*Problem statement*
Rewrite the items that follow, changing every "ウェハーケース販売" to "ウェハー収納ケース販売" and leaving everything else as it is. Don't include the pictures in your answer.

*Data for this task*
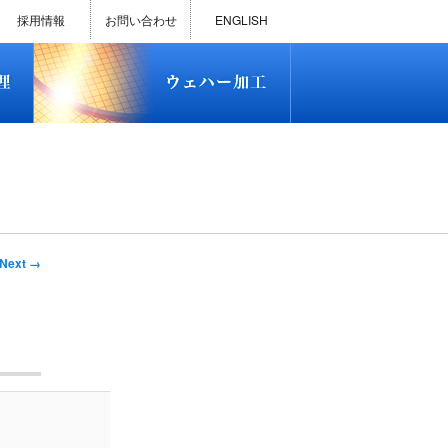
)
半導体プロセス受託加工サービス
MEMS ファウンドリーサービス
精密貫通孔加工
テスト用膜付きウェハー
評価用めっき付きシリコンウエ
研削研磨・ダイシング加工
ダイヤモンドワイヤー販売
ウェハー加工実績
ウェハー販売(Si/SOI/SiC/GaAs)
ウェハーケース販売
ICP-MS汚染分析受託サービス
TXRF汚染分析受託サービス
石英基板・ガラスウェハ加工
恋する半導体（セミコイ）
恋するパワー半導体（つよこ
ハ
い）
採用情報
お問い合わせ
ENGLISH
)
半導体プロセス受託加工サービス
MEMS ファウンドリーサービス
精密貫通孔加工
テスト用膜付きウェハー
評価用めっき付きシリコンウエ
研削研磨・ダイシング加工
ダイヤモンドワイヤー販売
ウェハー加工実績
ウェハー販売(Si/SOI/SiC/GaAs)
ウェハーケース販売
ICP-MS汚染分析受託サービス
TXRF汚染分析受託サービス
石英基板・ガラスウェハ加工
恋する半導体（セミコイ）
恋するパワー半導体（つよこ
ハ
い）
Next →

*Solution*
)
半導体プロセス受託加工サービス
MEMS ファウンドリーサービス
精密貫通孔加工
テスト用膜付きウェハー
評価用めっき付きシリコンウエ
研削研磨・ダイシング加工
ダイヤモンドワイヤー販売
ウェハー加工実績
ウェハー販売(Si/SOI/SiC/GaAs)
ウェハー収納ケース販売
ICP-MS汚染分析受託サービス
TXRF汚染分析受託サービス
石英基板・ガラスウェハ加工
恋する半導体（セミコイ）
恋するパワー半導体（つよこ
ハ
い）
採用情報
お問い合わせ
ENGLISH
)
半導体プロセス受託加工サービス
MEMS ファウンドリーサービス
精密貫通孔加工
テスト用膜付きウェハー
評価用めっき付きシリコンウエ
研削研磨・ダイシング加工
ダイヤモンドワイヤー販売
ウェハー加工実績
ウェハー販売(Si/SOI/SiC/GaAs)
ウェハー収納ケース販売
ICP-MS汚染分析受託サービス
TXRF汚染分析受託サービス
石英基板・ガラスウェハ加工
恋する半導体（セミコイ）
恋するパワー半導体（つよこ
ハ
い）
Next →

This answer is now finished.